Aber man erstickt doch darin!
MARTHA. Der Kopf bleibt frei. Unter dem Kinn wird zugebunden.
THEA. Und dann schlagen sie dich?
MARTHA. Nein. Nur wenn etwas Besonderes vorliegt.
WENDLA. Womit schlägt man dich, Martha?
MARTHA. Ach was – mit allerhand. – Hält es deine Mutter auch für unanständig, im Bett ein Stück Brot zu essen?
WENDLA. Nein, nein.
MARTHA. Ich glaube immer, sie haben doch ihre Freude – wenn sie auch nichts davon sagen. – Wenn ich einmal Kinder habe, ich lasse sie aufwachsen wie das Unkraut in unserem Blumengarten. Um das kümmert sich niemand, und es steht so hoch, so dicht – während die Rosen in den Beeten an ihren Stöcken mit jedem Sommer kümmerlicher blühn.

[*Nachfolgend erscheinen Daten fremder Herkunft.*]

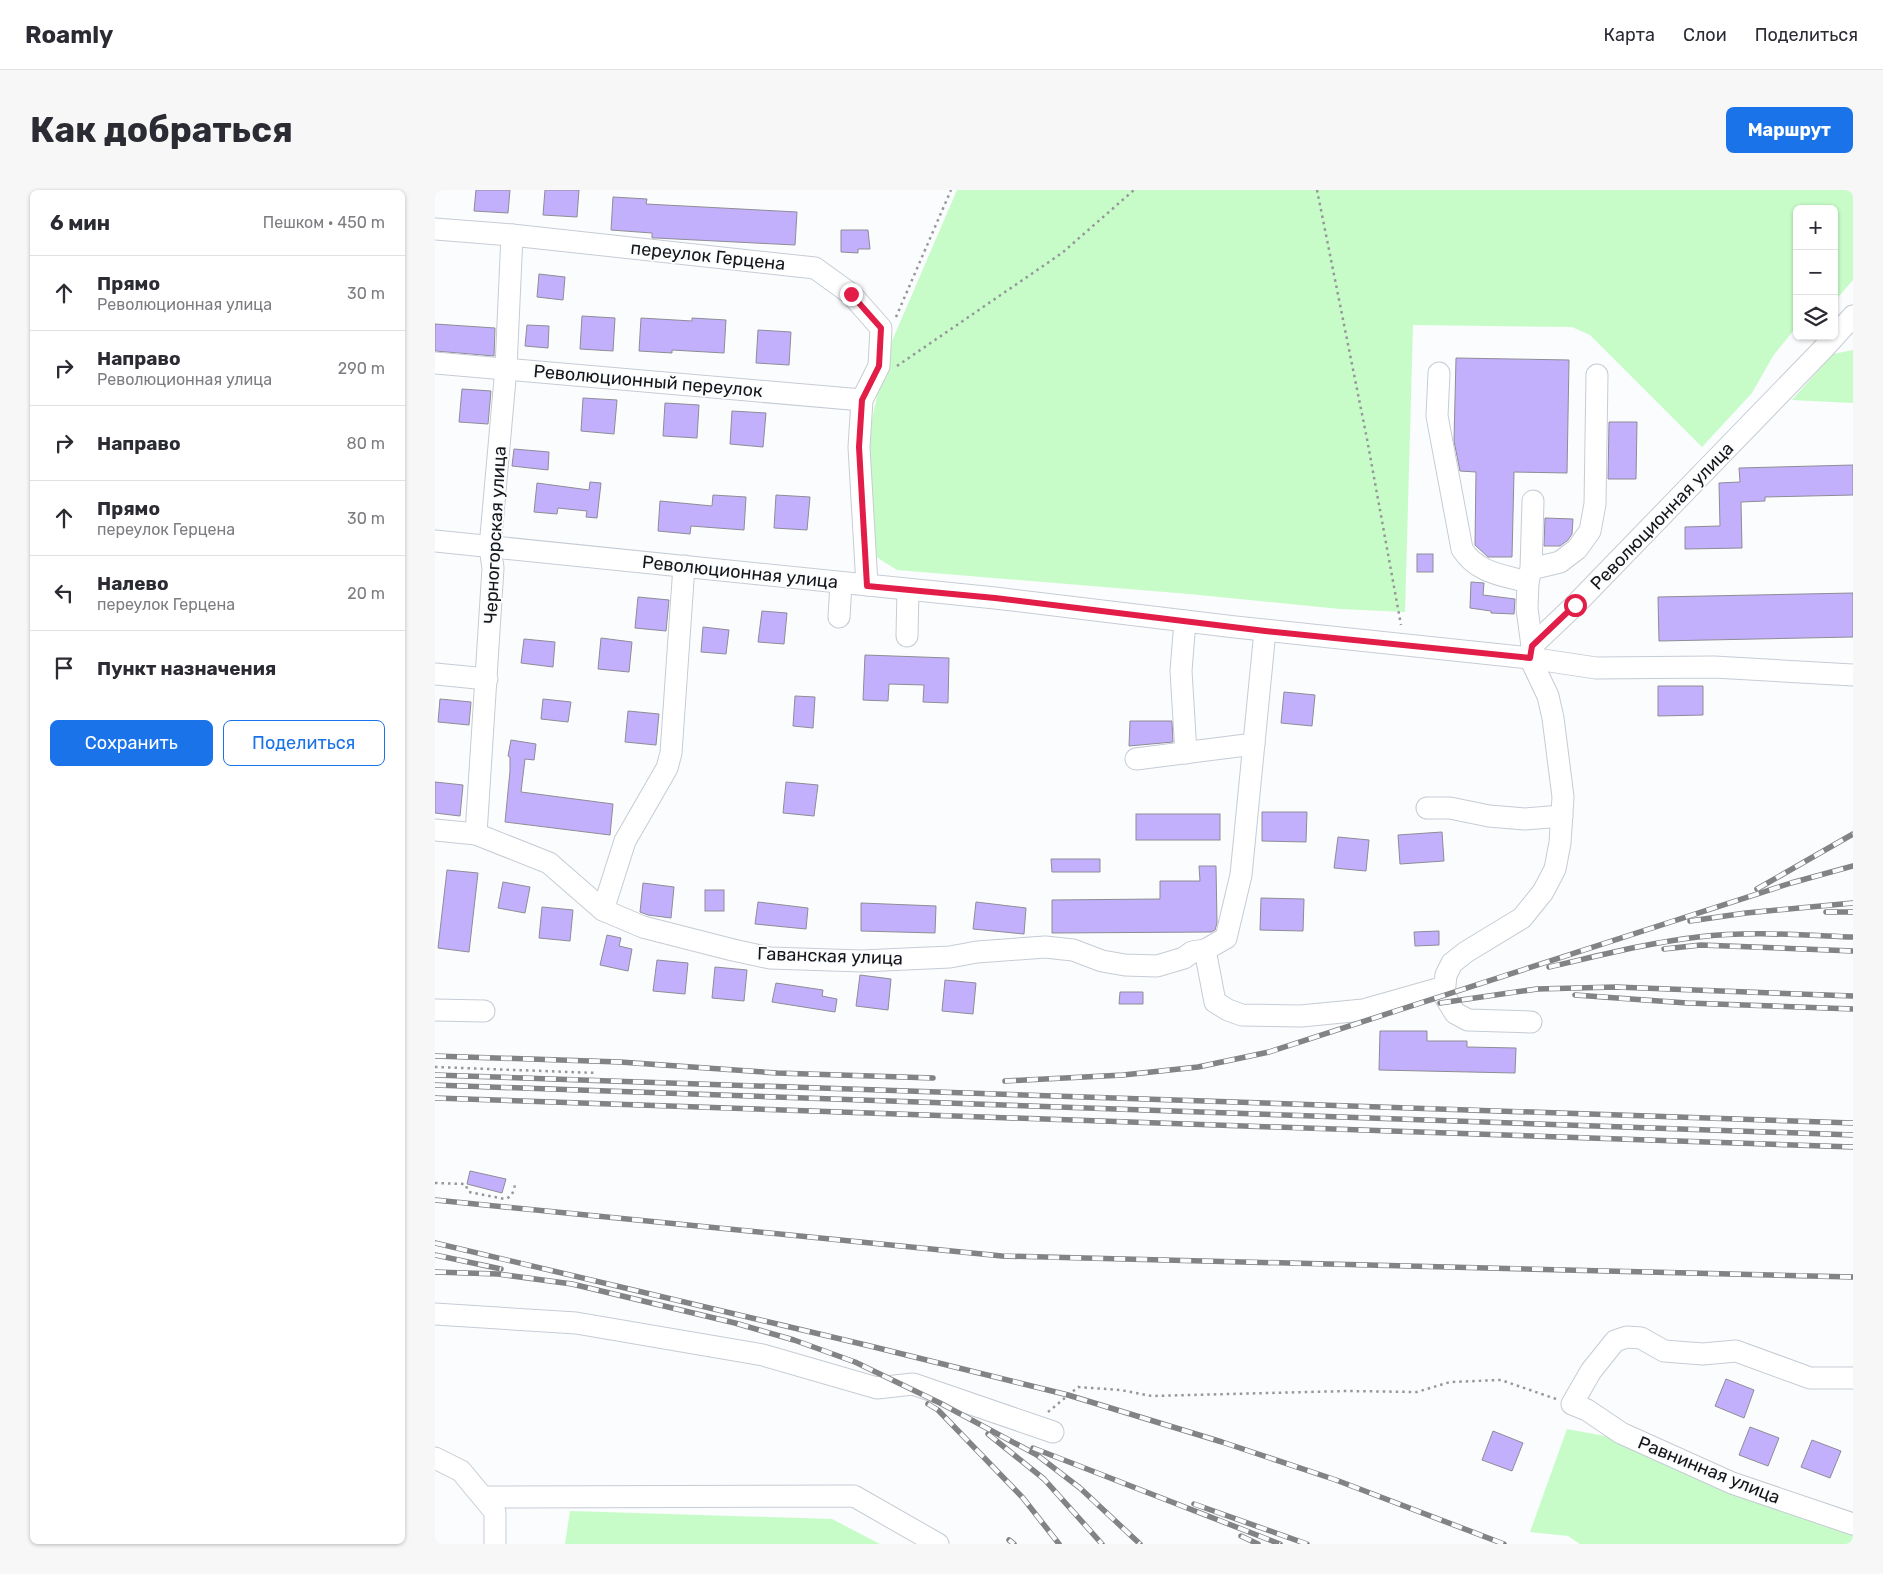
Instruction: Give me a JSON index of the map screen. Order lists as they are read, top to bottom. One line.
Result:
{"streets":{"street":["переулок Герцена","Революционный переулок","Революционная улица","Черногорская улица","Гаванская улица","Равнинная улица"]},"crossings":[["переулок Герцена","Революционный переулок"],["переулок Герцена","Черногорская улица"],["Революционный переулок","Черногорская улица"],["Революционная улица","Черногорская улица"],["Революционная улица","Гаванская улица"],["Черногорская улица","Гаванская улица"]],"page":{"header":"Roamly","nav":["Карта","Слои","Поделиться"],"buttons":["Маршрут",["Сохранить","Поделиться"]],"title":"Как добраться","heading":["6 мин","Пешком · 450 m"],"map_buttons":["+","−"],"list":[["Прямо","Революционная улица","30 m"],["Направо","Революционная улица","290 m"],["Направо","80 m"],["Прямо","переулок Герцена","30 m"],["Налево","переулок Герцена","20 m"],"Пункт назначения"]}}
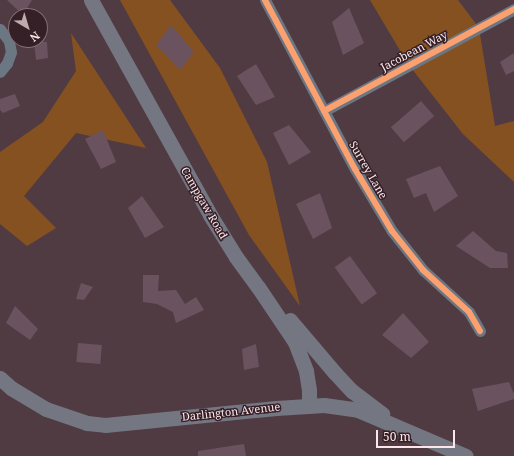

THEA. Wenn ich Kinder habe, kleid ich sie ganz in Rosa. Rosahüte, Rosakleidchen, Rosaschuhe. Nur die Strümpfe – die Strümpfe schwarz wie die Nacht! Wenn ich dann spazierengehe, laß ich sie vor mir hermarschieren. – Und du, Wendla?
WENDLA. Wißt ihr denn, ob ihr welche bekommt?
THEA. Warum sollten wir keine bekommen?
MARTHA. Tante Euphemia hat allerdings auch keine.
THEA. Gänschen! – weil sie nicht verheiratet ist.
WENDLA. Tante Bauer war dreimal verheiratet und hat nicht ein einziges.
MARTHA. Wenn du welche bekommst, Wendla, was möchtest du lieber, Knaben oder Mädchen?
WENDLA. Jungens! Jungens!
THEA. Ich auch Jungens!
MARTHA. Ich auch. Lieber zwanzig Jungens als drei Mädchen.
THEA. Mädchen sind langweilig!
MARTHA. Wenn ich nicht schon ein Mädchen geworden wäre, ich würde es heute gewiß nicht mehr.
WENDLA. Das ist, glaube ich, Geschmacksache, Martha! Ich freue mich jeden Tag, daß ich Mädchen bin.